Como hoy afortunadamente no se ha muerto ningún otro de los mitos de mi adolescencia y me sobraba un rato (¡¿?!) pues me dio por escribir a El País la carta que sigue. No es que vaya con mucha sustancia, pero, con todo, el argumento alguna gracia tiene. Sea como sea, para que quede documentada aquí la dejo.
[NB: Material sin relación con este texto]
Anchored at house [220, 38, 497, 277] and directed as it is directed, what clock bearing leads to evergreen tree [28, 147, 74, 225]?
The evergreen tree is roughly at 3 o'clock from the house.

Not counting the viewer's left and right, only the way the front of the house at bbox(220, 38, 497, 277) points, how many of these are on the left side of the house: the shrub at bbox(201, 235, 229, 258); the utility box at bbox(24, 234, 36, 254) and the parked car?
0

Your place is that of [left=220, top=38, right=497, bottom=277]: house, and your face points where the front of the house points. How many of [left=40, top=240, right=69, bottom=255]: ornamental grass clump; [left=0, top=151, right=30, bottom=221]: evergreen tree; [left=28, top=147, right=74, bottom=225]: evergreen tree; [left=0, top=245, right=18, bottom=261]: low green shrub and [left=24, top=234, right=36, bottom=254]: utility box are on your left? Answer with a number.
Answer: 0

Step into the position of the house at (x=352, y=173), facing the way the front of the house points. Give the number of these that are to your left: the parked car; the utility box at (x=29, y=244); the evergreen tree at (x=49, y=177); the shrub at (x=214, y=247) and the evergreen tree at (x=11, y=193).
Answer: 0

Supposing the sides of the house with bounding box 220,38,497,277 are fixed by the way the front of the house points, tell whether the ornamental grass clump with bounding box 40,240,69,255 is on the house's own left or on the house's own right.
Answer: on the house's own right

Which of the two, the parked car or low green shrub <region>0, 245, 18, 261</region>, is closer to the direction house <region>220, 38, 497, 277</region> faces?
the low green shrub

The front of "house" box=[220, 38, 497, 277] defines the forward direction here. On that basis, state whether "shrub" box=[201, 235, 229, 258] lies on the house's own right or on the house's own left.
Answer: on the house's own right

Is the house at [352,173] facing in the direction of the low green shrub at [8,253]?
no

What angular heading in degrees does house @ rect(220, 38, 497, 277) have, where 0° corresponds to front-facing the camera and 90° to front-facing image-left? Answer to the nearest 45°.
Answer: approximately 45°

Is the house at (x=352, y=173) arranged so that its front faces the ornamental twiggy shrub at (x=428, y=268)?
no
Nos informa la prensa en estos días de que, como respuesta a la repatriación de nacionales brasileños en aeropuertos españoles, un mayor número de conciudadanos nuestros ven rechazado su ingreso en el "país del eterno futuro". Esta "reciprocidad" es generalmente la piedra angular de las relaciones bilaterales entre estados, por eso, no creo que sea algo falto de razón el suponer que bastantes de los españoles de tierras lejanas hayan sentido temor de que nuestras naciones de acogida se vieran obligadas, por causa de la tal reciprocidad, a aplicarnos un trato paralelo al que el señor Rajoy y sus muchachos pretendían endosar a los inmigrantes que trabajan en nuestro país.
La inmensa mayoría de los españoles que vivimos en Japón somos gente respetuosa de la ley: según las normas del derecho internacional (y las del sentido común) eso es todo lo que se nos puede exigir; la firma de ningún contrato de integración en las costumbres de la tierra lo consideraríamos, con toda seguridad, como una obligación cercana al insulto. Por aquí al delincuente, de cualquier origen, la ley le cae encima con todo su rigor, y ahí ya muere el cuento; los que nos movemos en la más estricta legalidad, si tenemos intención o no de participar en las ceremonias shinto, somos aficionados al sumo, desayunamos pescado o acudimos o no a felicitar a S. M. el Emperador por su cumpleaños, queremos decidirlo nosotros, y no que lo hagan en nuestro lugar, ni aún de forma algo indirecta, unos señores en el otro lado del mundo, en la calle Génova más concretamente.